→ To-do item: Please lay out as a Markdown table, with columns Row and Line, only the lines from the one containing "Гладкая эмалевая обработка" up to and including the one containing "Наши специалисты произведут". Number each row and leave out blank lines.
━━ Records shown ━━
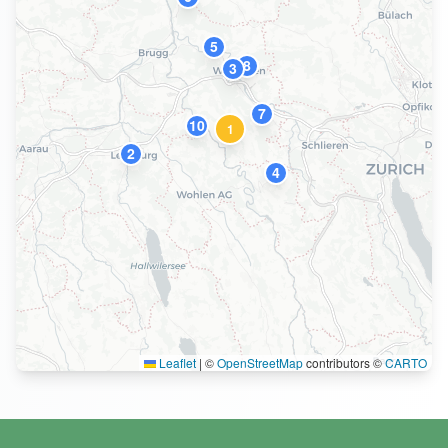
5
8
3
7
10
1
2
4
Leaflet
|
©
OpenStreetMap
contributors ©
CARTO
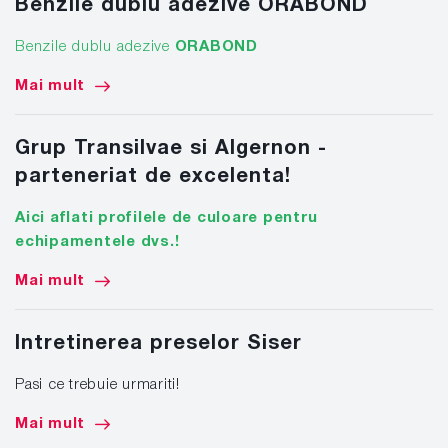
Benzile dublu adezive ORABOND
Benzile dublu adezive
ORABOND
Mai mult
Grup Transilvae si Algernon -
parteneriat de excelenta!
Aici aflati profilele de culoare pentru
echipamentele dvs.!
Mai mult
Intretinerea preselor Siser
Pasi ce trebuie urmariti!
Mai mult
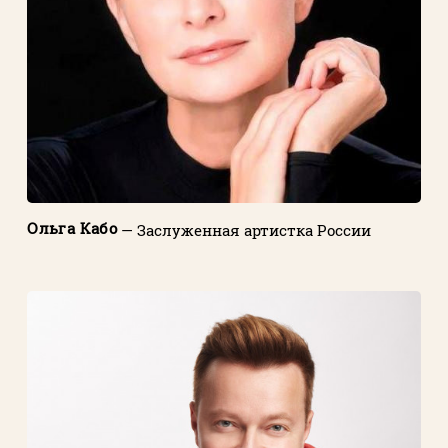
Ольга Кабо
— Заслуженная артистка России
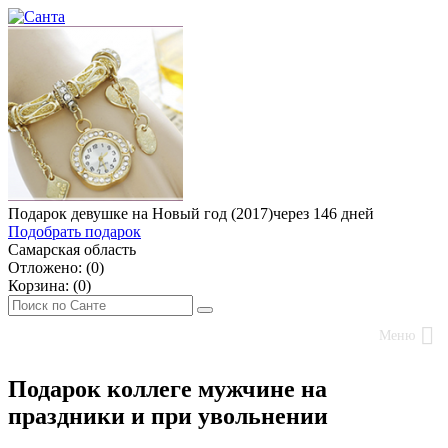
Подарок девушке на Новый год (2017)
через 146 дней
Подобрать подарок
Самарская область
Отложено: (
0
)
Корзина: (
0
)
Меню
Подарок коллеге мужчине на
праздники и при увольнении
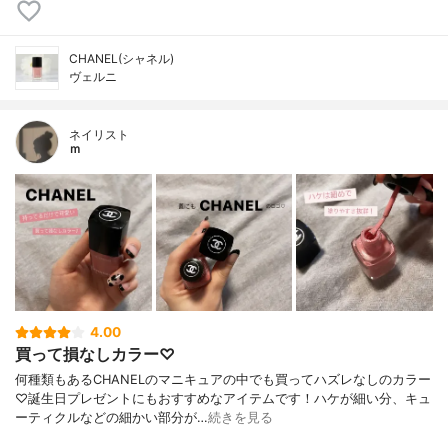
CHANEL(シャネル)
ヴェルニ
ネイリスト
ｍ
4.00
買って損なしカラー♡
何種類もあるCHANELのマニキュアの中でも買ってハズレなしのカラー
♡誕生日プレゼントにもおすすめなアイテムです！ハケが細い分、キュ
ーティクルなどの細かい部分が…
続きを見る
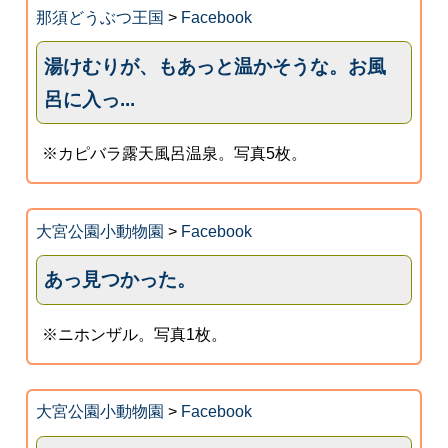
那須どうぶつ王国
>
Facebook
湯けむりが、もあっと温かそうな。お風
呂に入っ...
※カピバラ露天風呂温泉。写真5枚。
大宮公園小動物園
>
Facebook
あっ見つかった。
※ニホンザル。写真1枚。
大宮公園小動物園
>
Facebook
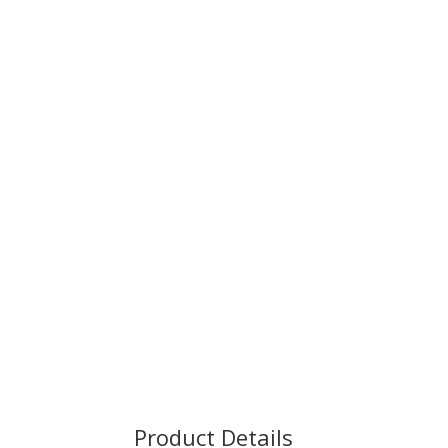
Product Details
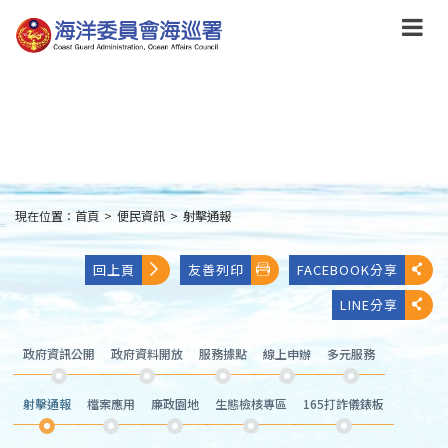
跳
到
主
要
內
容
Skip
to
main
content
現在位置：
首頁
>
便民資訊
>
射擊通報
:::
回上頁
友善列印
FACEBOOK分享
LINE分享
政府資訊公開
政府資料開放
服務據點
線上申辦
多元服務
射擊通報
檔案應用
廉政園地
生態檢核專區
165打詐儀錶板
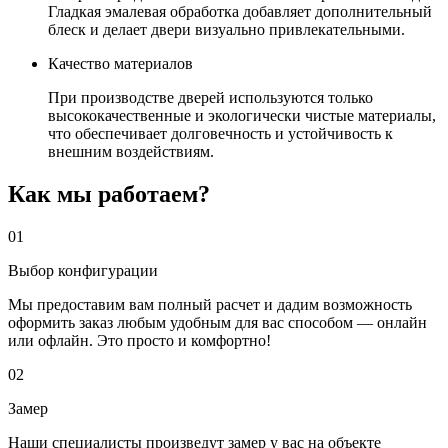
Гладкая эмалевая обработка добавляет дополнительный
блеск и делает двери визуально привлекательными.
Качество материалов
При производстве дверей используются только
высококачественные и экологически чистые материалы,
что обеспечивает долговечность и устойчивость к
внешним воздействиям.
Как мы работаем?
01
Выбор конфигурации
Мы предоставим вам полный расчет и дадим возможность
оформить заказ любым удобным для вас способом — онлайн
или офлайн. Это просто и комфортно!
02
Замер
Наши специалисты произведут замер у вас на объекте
━━━
━━ Records shown ━━
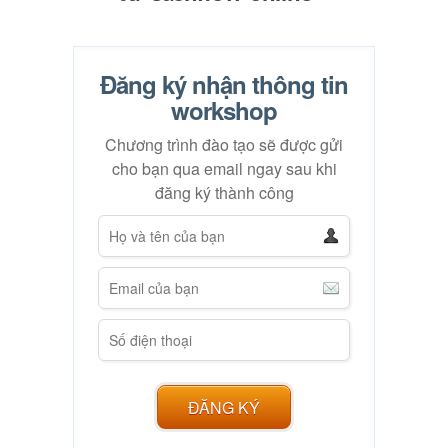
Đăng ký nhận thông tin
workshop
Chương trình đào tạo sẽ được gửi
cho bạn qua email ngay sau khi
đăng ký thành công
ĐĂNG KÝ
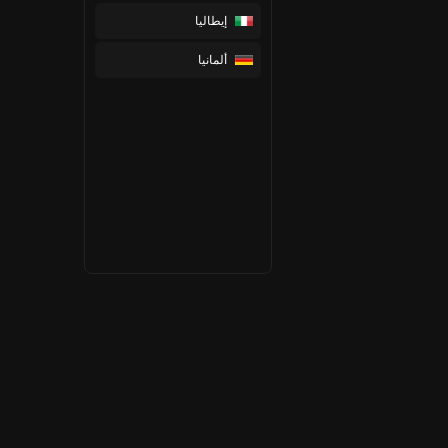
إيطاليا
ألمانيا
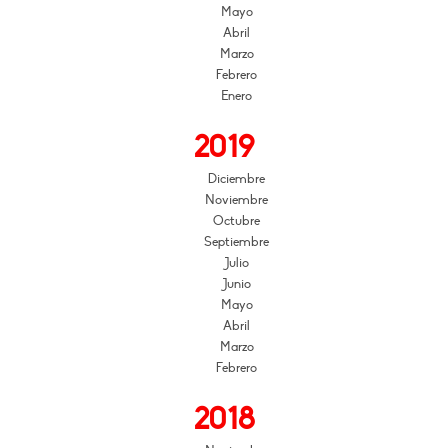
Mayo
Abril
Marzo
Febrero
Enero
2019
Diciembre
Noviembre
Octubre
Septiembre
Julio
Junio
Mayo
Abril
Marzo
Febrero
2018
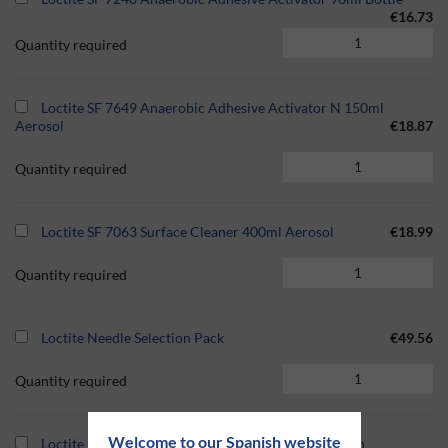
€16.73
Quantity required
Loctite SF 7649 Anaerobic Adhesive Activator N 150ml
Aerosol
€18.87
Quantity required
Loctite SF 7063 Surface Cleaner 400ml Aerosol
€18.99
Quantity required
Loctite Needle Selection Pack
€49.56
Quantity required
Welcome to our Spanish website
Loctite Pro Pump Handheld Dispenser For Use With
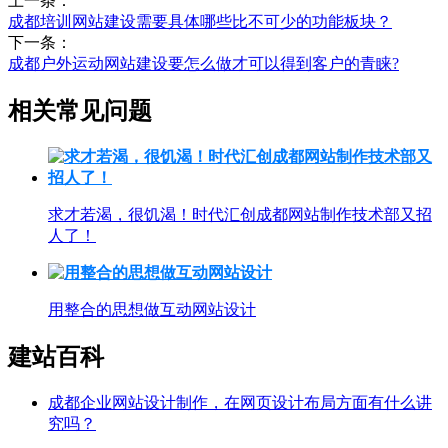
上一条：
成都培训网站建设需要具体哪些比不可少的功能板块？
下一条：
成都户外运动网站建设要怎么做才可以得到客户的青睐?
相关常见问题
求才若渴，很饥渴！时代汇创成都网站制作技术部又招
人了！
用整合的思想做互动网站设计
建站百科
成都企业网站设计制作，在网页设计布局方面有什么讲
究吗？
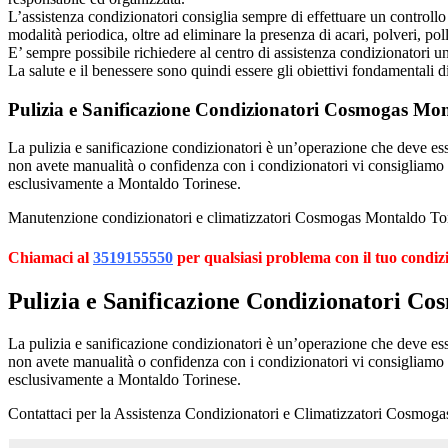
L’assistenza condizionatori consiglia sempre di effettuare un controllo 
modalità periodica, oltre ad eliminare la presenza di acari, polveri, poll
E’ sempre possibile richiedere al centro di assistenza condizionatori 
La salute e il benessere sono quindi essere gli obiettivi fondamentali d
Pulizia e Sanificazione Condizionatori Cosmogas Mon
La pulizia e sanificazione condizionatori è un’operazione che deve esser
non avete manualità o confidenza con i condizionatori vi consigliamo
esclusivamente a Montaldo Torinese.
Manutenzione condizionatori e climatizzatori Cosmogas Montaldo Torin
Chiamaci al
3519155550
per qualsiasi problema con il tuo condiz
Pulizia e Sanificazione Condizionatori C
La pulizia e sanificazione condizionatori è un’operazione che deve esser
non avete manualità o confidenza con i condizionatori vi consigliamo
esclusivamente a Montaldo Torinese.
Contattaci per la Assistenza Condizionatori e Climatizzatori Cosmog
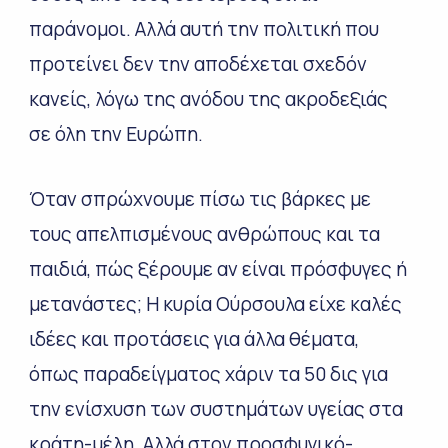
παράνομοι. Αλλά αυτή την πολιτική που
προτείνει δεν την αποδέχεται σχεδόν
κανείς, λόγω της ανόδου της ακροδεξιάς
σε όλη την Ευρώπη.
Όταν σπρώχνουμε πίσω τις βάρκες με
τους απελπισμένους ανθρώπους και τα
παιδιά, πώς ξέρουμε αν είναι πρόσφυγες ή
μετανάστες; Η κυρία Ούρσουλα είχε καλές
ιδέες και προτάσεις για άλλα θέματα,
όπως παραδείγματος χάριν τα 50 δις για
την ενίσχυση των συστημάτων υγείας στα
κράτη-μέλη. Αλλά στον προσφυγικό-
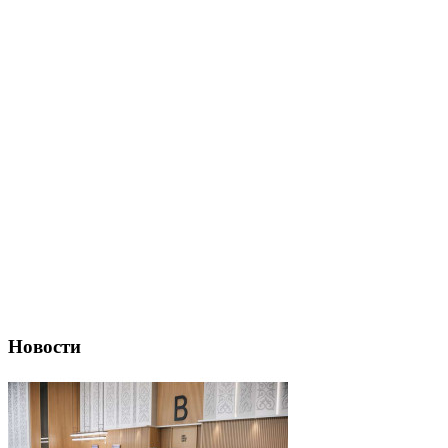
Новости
━━━
━━ Records shown ━━
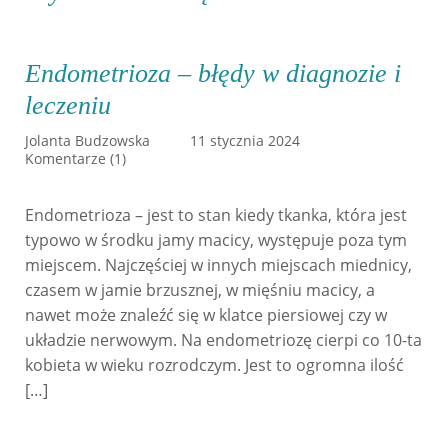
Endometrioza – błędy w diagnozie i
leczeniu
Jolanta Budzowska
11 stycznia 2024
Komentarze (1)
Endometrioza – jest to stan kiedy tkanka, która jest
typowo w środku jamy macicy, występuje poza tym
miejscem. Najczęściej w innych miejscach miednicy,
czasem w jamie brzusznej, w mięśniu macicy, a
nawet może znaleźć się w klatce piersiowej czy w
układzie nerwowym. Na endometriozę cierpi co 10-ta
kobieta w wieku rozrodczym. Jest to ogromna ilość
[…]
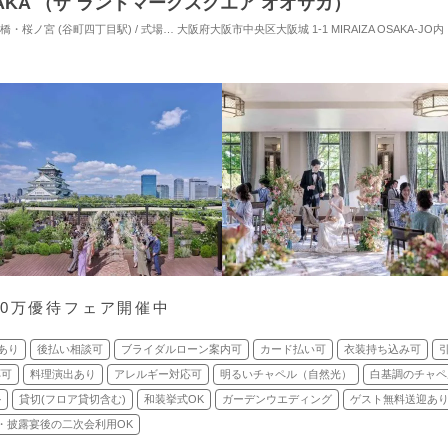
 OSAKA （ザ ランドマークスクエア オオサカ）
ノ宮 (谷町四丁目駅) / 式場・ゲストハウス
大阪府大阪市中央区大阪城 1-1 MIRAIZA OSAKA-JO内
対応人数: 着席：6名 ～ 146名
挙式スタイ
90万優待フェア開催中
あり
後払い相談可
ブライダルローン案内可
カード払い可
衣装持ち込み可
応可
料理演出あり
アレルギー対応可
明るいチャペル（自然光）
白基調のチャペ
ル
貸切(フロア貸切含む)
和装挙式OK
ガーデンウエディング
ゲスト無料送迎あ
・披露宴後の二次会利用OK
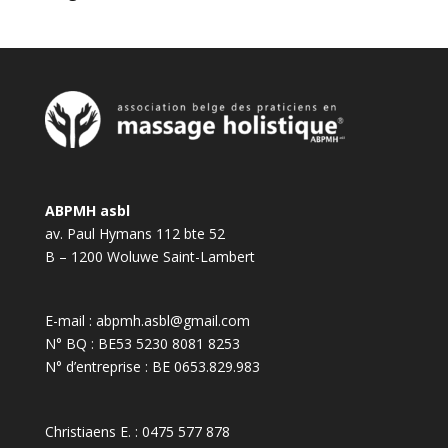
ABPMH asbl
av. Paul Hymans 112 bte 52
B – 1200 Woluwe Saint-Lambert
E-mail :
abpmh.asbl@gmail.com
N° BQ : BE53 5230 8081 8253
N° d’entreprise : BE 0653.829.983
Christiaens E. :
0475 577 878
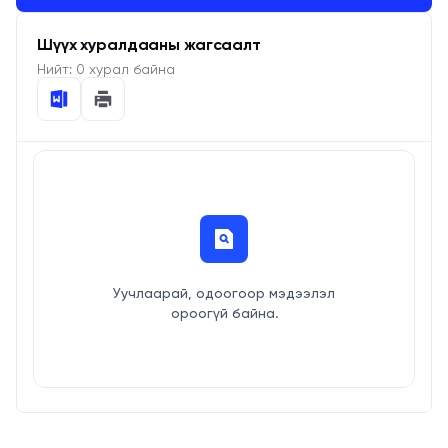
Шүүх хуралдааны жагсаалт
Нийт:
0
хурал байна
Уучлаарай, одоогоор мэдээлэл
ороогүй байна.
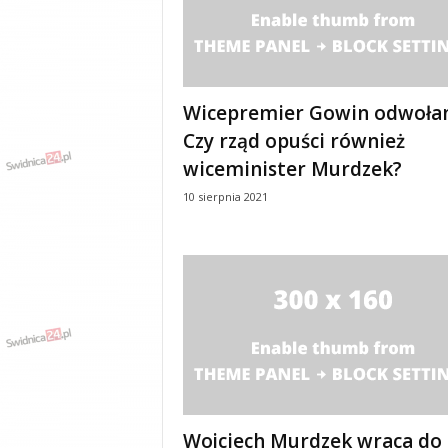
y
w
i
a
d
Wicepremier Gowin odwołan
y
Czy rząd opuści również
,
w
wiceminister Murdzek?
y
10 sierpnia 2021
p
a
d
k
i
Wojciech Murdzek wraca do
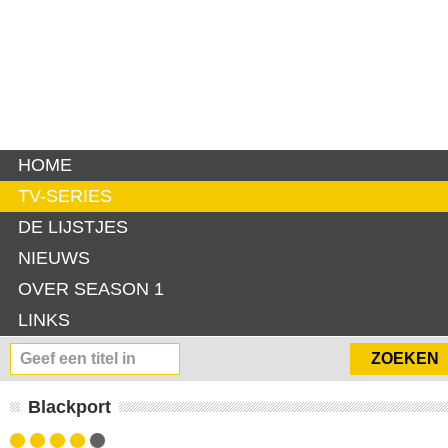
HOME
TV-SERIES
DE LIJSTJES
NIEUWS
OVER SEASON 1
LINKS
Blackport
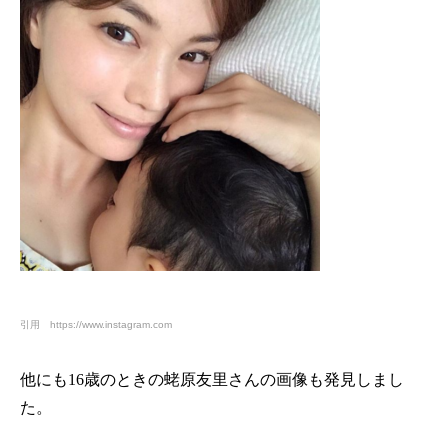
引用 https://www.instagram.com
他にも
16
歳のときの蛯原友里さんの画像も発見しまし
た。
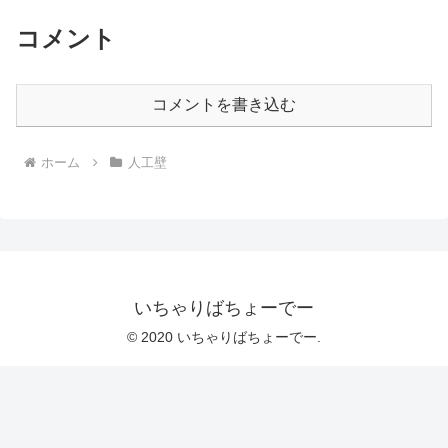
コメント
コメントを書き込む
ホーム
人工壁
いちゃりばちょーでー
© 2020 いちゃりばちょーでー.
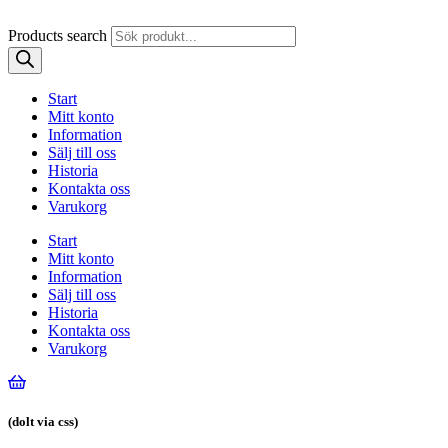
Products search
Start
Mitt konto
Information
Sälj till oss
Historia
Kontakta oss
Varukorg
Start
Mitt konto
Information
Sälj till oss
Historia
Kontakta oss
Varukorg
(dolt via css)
━━━
→ Answer to this problem:
| Row | Line |
|---|---|
| 1 | Гладкая эмалевая обработка добавляет дополнительный |
| 2 | блеск и делает двери визуально привлекательными. |
| 3 | Качество материалов |
| 4 | При производстве дверей используются только |
| 5 | высококачественные и экологически чистые материалы, |
| 6 | что обеспечивает долговечность и устойчивость к |
| 7 | внешним воздействиям. |
| 8 | Как мы работаем? |
| 9 | 01 |
| 10 | Выбор конфигурации |
| 11 | Мы предоставим вам полный расчет и дадим возможность |
| 12 | оформить заказ любым удобным для вас способом — онлайн |
| 13 | или офлайн. Это просто и комфортно! |
| 14 | 02 |
| 15 | Замер |
| 16 | Наши специалисты произведут замер у вас на объекте |